Yoann, lui, s’est plié à la volonté du père en reprenant la tête de l’usine familiale, comme l’avaient fait, avant lui, tous les fils aînés depuis plusieurs générations. "Cette succession était mon tribut à payer à la lignée. J’aurais adoré faire de la philosophie, mais je me le suis interdit. J’ai 56 ans aujourd’hui, je travaille comme un damné pour maintenir l’entreprise à flot, et je me rends compte que mon sens du devoir filial a gâché ma vie…"

Les missions inconscientes dont nous sommes les fidèles exécutants et qui se transmettent de génération en génération sont parfois moins explicites, mais tout aussi aliénantes. Sophie, jeune mère célibataire d’un petit garçon d’un an et demi, s’est aperçue en thérapie qu’elle avait hérité d’une mission inconsciente : celle d’exclure les hommes de l’éducation des enfants, comme l’avaient fait auparavant… 4 générations de femmes. Pour sauver sa relation avec son fils, Sophie n’a pas eu d’autre alternative que de trahir la dette implicite que lui avaient transmise ses aïeules. Désobéir pour être libre.

Les dettes inconscientes peuvent nous poursuivre dans notre travail. En effet, notre parcours professionnel est semé de conflits de loyauté. Certains sont capables de refuser un poste mieux rémunéré dans une autre société par crainte de casser leur image de fidèle et loyale collaborateur : "Cette entreprise m’a donné ma chance en acceptant de me prendre en alternance. Je lui dois tout. En partant, j’aurais l’impression de la trahir !" Or, ce type de situation implique une rupture et le risque de perdre l’amour de ceux que l’on fait souffrir. Mais comme le précise Nicole Prieur, "il faut savoir, parfois, se montrer déloyal et passer outre sa culpabilité pour changer d’horizon. C’est très douloureux, mais indispensable. Il ne s’agit ni de trahison ni d’ingratitude. A condition, bien entendu, que l’on soit capable de s’expliquer, et de reconnaître que ce qui a été vécu a été fondamental."

Couper des liens obsolètes, reconnaître que ce qui a été n’est plus, est un acte difficile à assumer. C’est pourtant le seul moyen de grandir. Il faut trouver la ressource de s’affranchir de la "douce tyrannie" de nos proches, sinon tous les rapports sont pipés. "Ce qui devrait être du domaine de l’affectif devient une contrainte. On n’est pas là pour le plaisir d’être ensemble mais parce que notre sens du devoir, notre autorité intérieure, nous en intiment l’ordre", note Serge Hefez.

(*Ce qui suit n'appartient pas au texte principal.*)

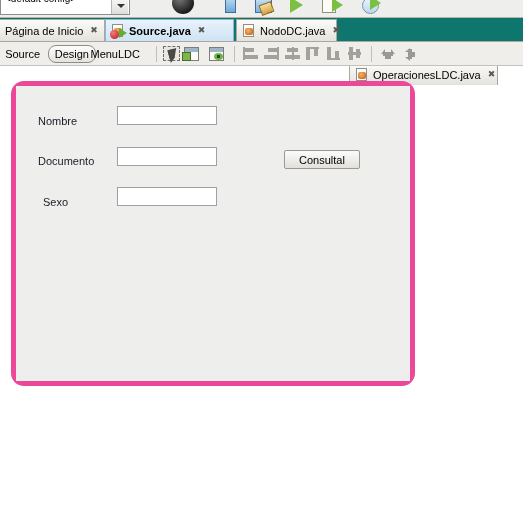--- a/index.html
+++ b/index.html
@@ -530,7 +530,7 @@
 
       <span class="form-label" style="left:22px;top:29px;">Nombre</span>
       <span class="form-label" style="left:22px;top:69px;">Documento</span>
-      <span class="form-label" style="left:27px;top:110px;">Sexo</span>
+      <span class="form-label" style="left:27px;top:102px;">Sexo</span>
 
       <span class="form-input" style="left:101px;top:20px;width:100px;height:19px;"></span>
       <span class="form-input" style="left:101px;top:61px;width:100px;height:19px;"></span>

Vivre sa quête personnelle, selon son propre désir mène à fermer des portes pour pouvoir en ouvrir d'autres, à tirer un trait sur des relations qui se sont délitées ou qui ont cessé de nous intéresser. Il ne s’agit pas là d’égoïsme mais, bien au contraire, d’une véritable ouverture au monde. Evidemment, l’attachement à notre passé et la fidélité sont des valeurs essentielles qui fabriquent une continuité dans notre existence. Les témoins de notre vie sont à la fois des repères réconfortants et un étayage qui participent à rester droit, et à oser affronter un avenir inconnu.

Il ne s’agit pas de faire un reset du passé, ou de renier ses amis, ses origines, sa famille, son histoire, mais tout simplement de se défaire de ce qui nous retient, de ces liens toxiques qui nous entravent pour aller vers notre quête personnelle. On le fait pour soi, pour ses enfants, de sorte à les rendre autonomes et indépendants. En effet pour faire des enfants autonomes, il est souhaitable que nous accédions nous-même à notre propre autonomie et en particulier vis-à-vis de nos propres parents. "Si l’on veut que nos enfants nous obéissent, il faut désobéir à nos parents. Ce n’est pas de l’ingratitude, c’est une question de survie." conclut Nicole Prieur.